-------- The data --------

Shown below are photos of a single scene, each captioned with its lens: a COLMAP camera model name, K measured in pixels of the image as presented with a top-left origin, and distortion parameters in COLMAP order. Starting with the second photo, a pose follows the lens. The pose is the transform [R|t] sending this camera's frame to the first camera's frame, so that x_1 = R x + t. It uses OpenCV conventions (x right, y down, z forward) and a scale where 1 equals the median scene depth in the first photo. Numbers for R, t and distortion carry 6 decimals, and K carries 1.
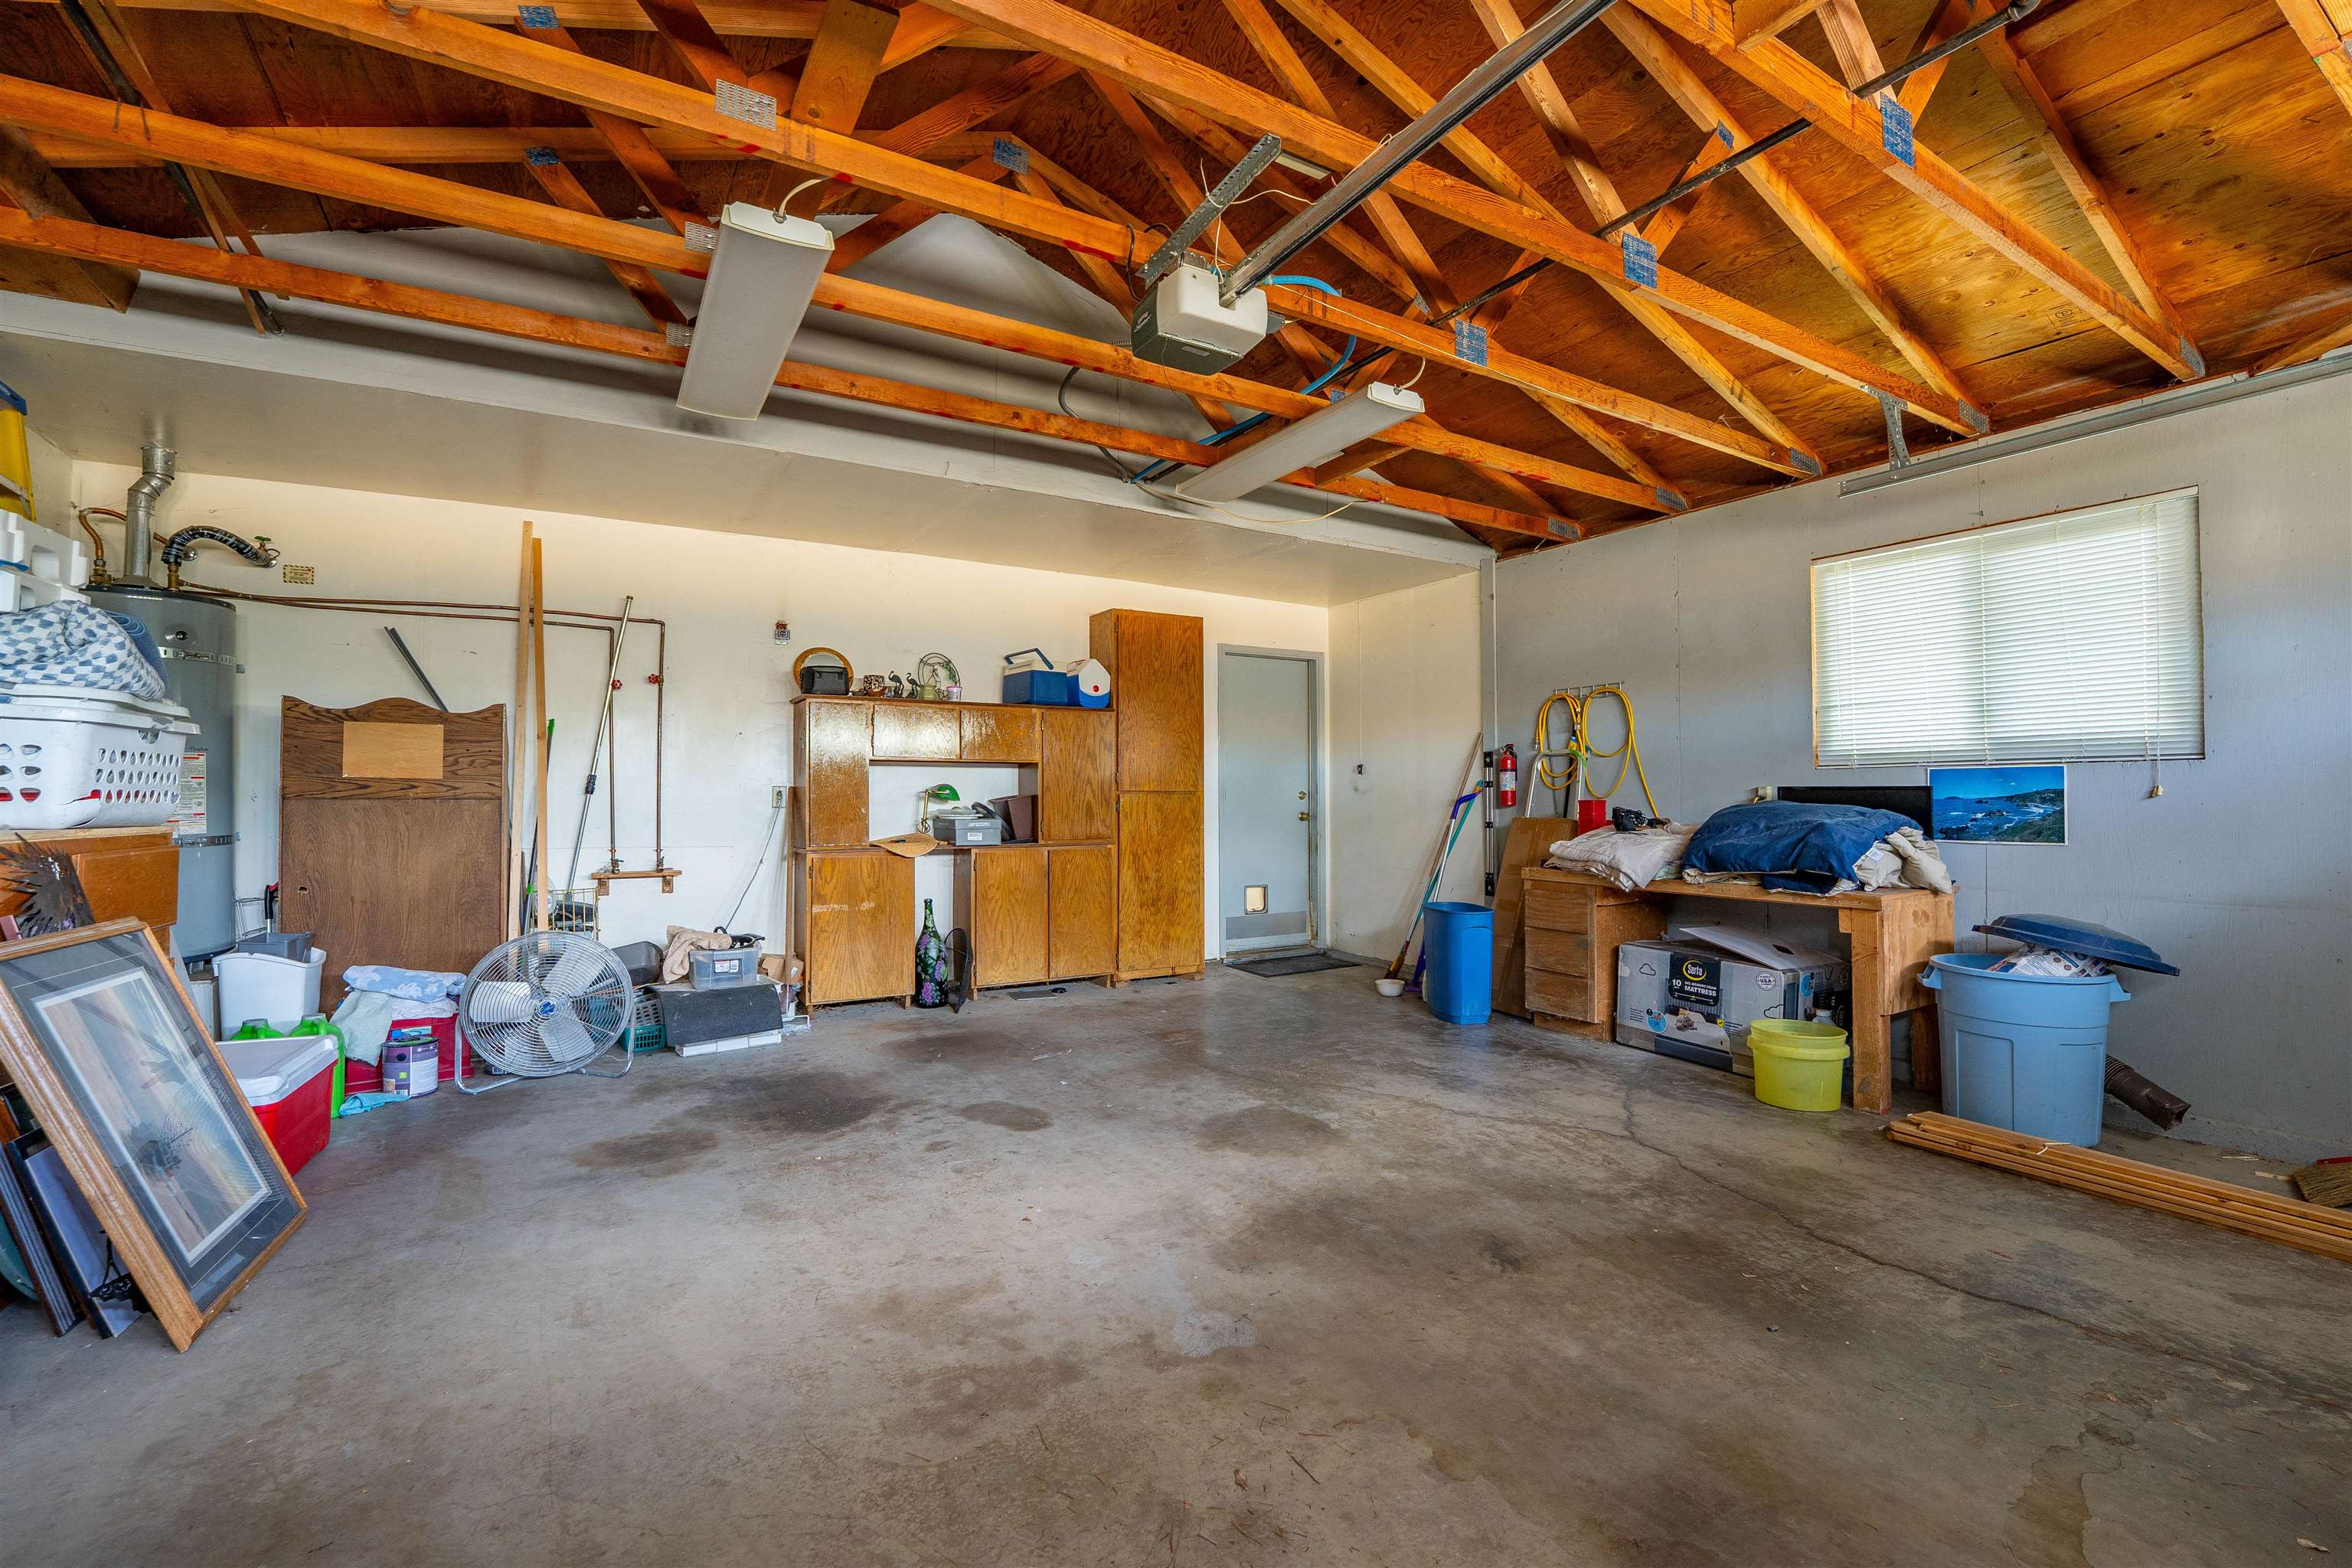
lens RADIAL K [[998.6, 0, 1171.3], [0, 998.6, 789.3], [0, 0, 1]] dist [-0.017402, -0.000914]
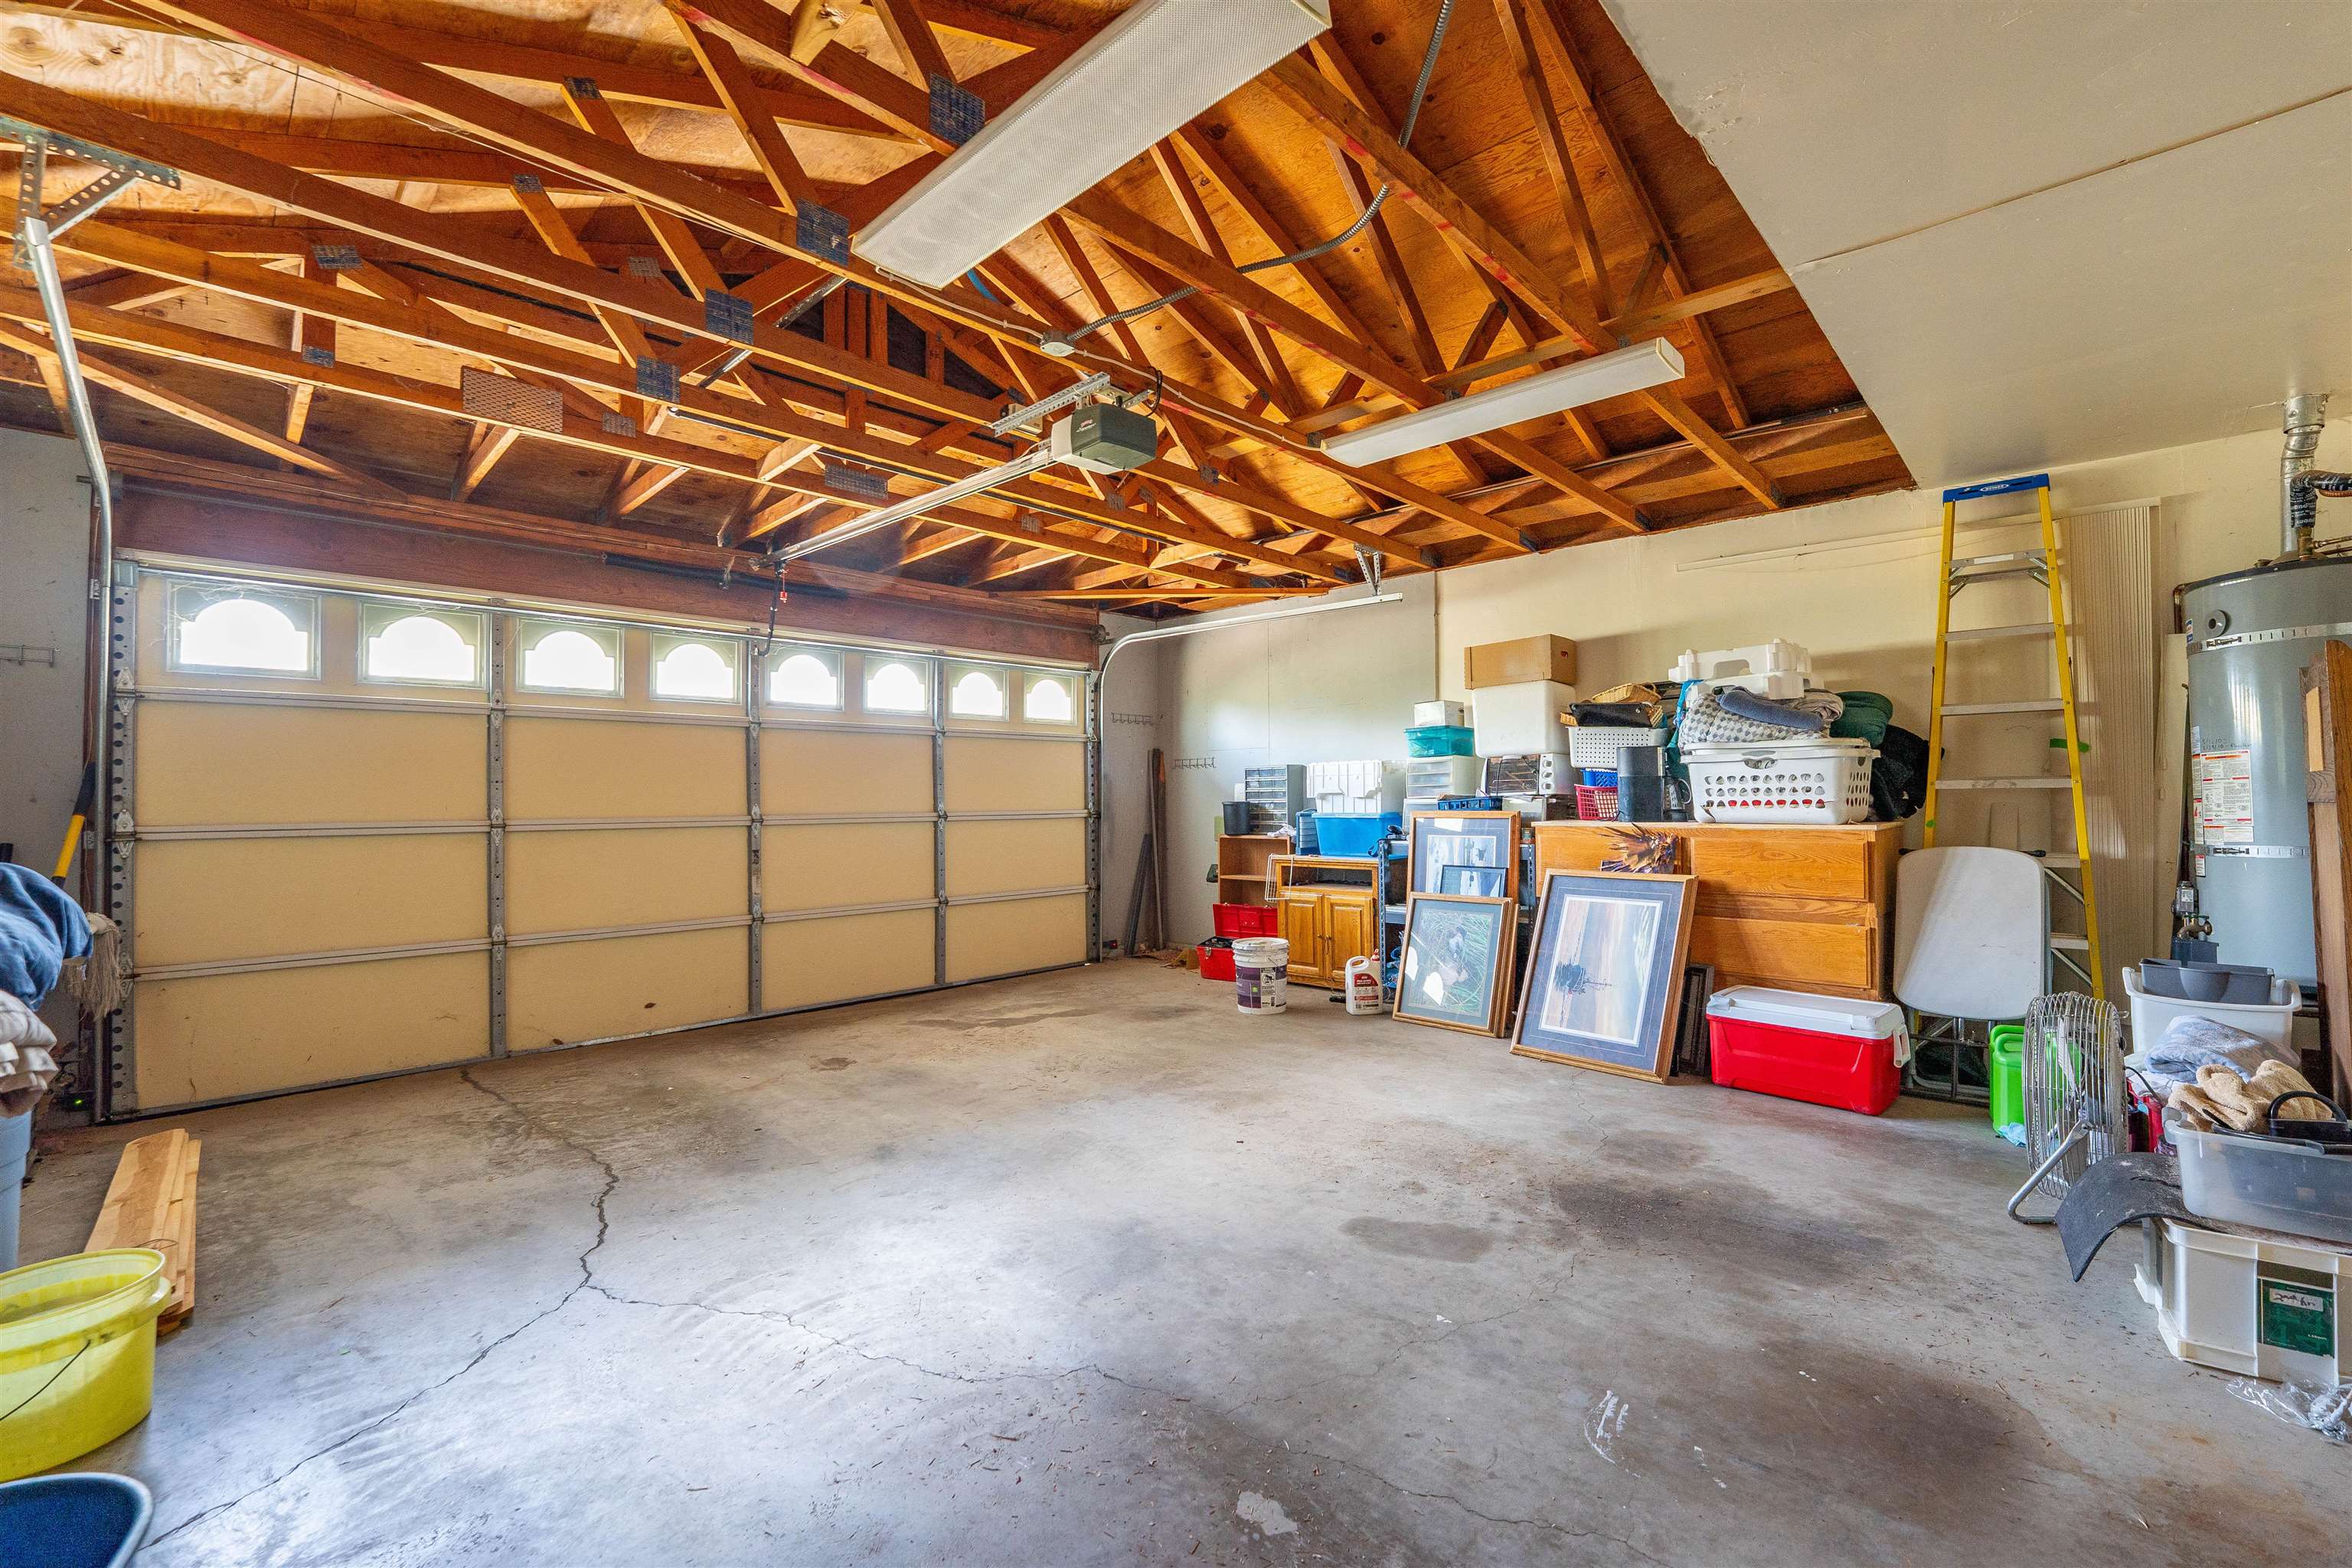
lens RADIAL K [[998.6, 0, 1183.1], [0, 998.6, 787.9], [0, 0, 1]] dist [-0.017402, -0.000914]
pose [[-0.961739, 0.000248, -0.273969, 0.243805], [0.009313, 0.999451, -0.031786, 0.005357], [0.273810, -0.033122, -0.961213, 1.915809]]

--------

### What the task asks
Copy every line above word for word, including the captions, but omit the pictures.

### Problem solution
Shown below are photos of a single scene, each captioned with its lens: a COLMAP camera model name, K measured in pixels of the image as presented with a top-left origin, and distortion parameters in COLMAP order. Starting with the second photo, a pose follows the lens. The pose is the transform [R|t] sending this camera's frame to the first camera's frame, so that x_1 = R x + t. It uses OpenCV conventions (x right, y down, z forward) and a scale where 1 equals the median scene depth in the first photo. Numbers for R, t and distortion carry 6 decimals, and K carries 1.
lens RADIAL K [[998.6, 0, 1171.3], [0, 998.6, 789.3], [0, 0, 1]] dist [-0.017402, -0.000914]
lens RADIAL K [[998.6, 0, 1183.1], [0, 998.6, 787.9], [0, 0, 1]] dist [-0.017402, -0.000914]
pose [[-0.961739, 0.000248, -0.273969, 0.243805], [0.009313, 0.999451, -0.031786, 0.005357], [0.273810, -0.033122, -0.961213, 1.915809]]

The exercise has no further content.